Wer in 300 Meter Höhe an der Außenwand eines Kühlturms arbeiten will, ist auf Kollegen angewiesen. Wer an Antennenmasten Montagearbeiten ausführt, kann das nicht ohne Unterstützung und Sicherung tun. "Bei Rettung ist auf die Feuerwehr kein Verlass", erklärt Peter Boremski. Das ist nicht als Vorwurf gemeint, sondern beschreibt mehr, dass die Wehren an dieser Stelle überfordert sind. Deshalb sichern und retten sich die Kletterer gegenseitig. Und deshalb spezialisieren sich die Industriekletterer auch. Der Stahlbau gehört zu Boremskis Spezialgebiet. Sein Ansehen hat er sich über einige Jahre erarbeiten müssen. Sein Können belegt er außerdem jährlich bei einer Prüfung, die er absolviert. Das dient seiner Sicherheit. Da ist er sehr penibel. "Ich hatte Gott sei Dank auch noch nie einen Notfall." Der kann durchaus schnell eintreten, denn die Witterungsbedingungen im Außenbereich dürfen die Kletterer keinesfalls unterschätzen. So müssen sie zum Beispiel immer ausreichend Getränke am Körper mitführen.

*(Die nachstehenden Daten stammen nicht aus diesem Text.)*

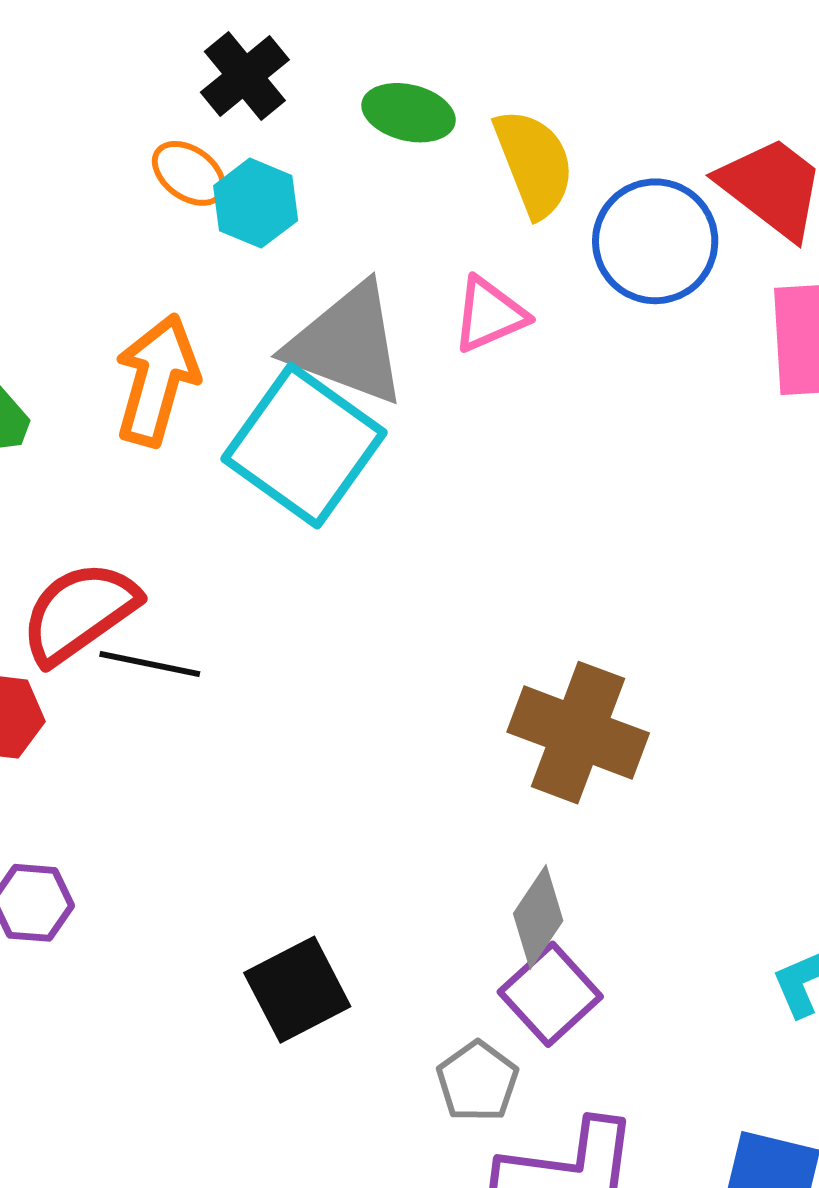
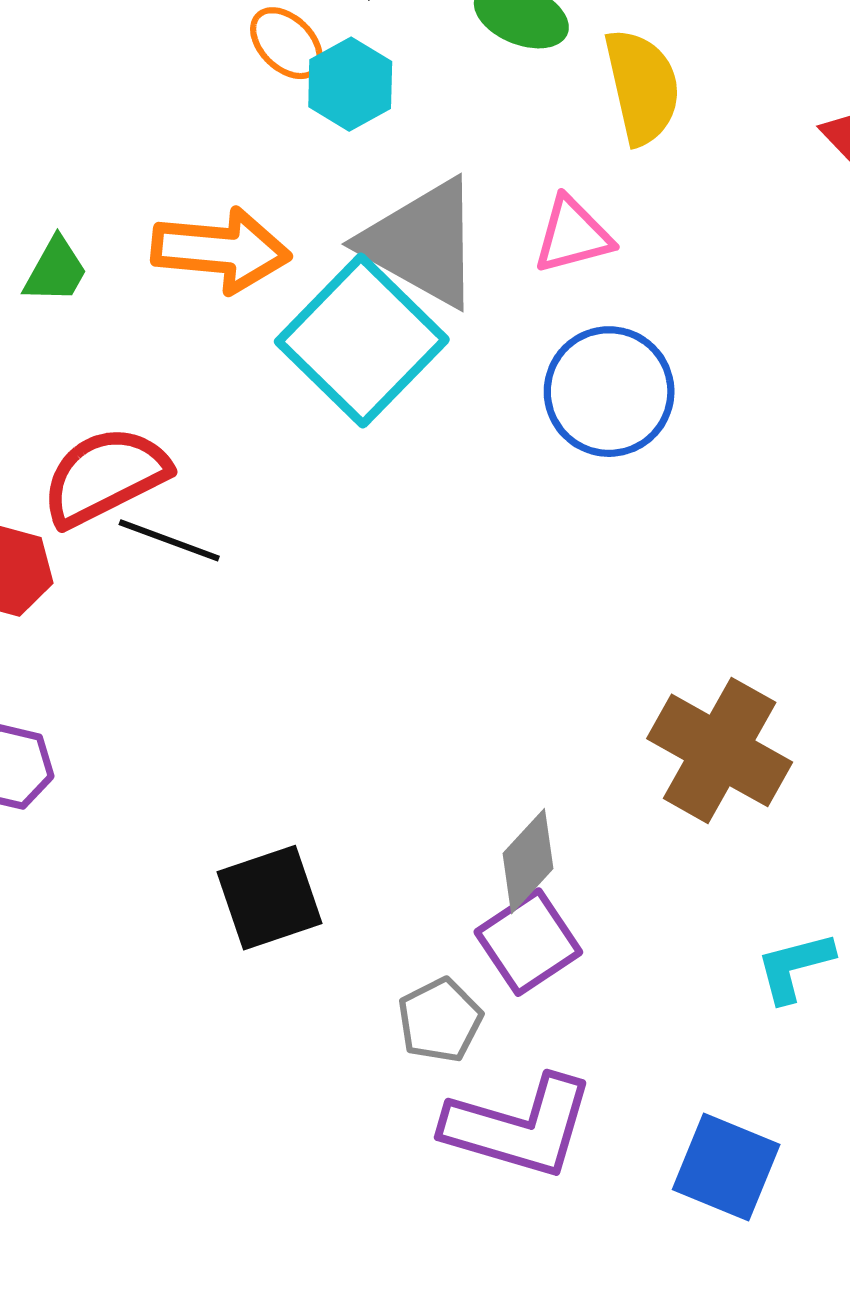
blue circle: (655, 241) -> (609, 392), moved
orange arrow: (157, 380) -> (221, 250), turned 71
brown cross: (578, 733) -> (720, 750), moved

"Ja, ich habe Angst, aber keine Panik." Die Angst halte ihn wachsam, lasse ihn immer sorgfältig bleiben. Ständige Kontrolle der Ausrüstung gehört zu seinem Berufsalltag. Deshalb seien auch Hobbykletterer keine echte Konkurrenz für seinen Beruf, zumal die Profis sich untereinander absprechen.

Aus Erkelenz weg will Peter Boremski nicht. Seine Eltern, seine Geschwister und das Umfeld halten den jungen Mann in Genfeld. "Ich war nur während der Ausbildung mal für zwei Monate weg", sagt der 28-Jährige mit einem Lachen. Und dazu passt irgendwie der Knaller zum Schluss: "Ich habe auch Höhenangst, an die Dachkante gehe ich nur mit Seil."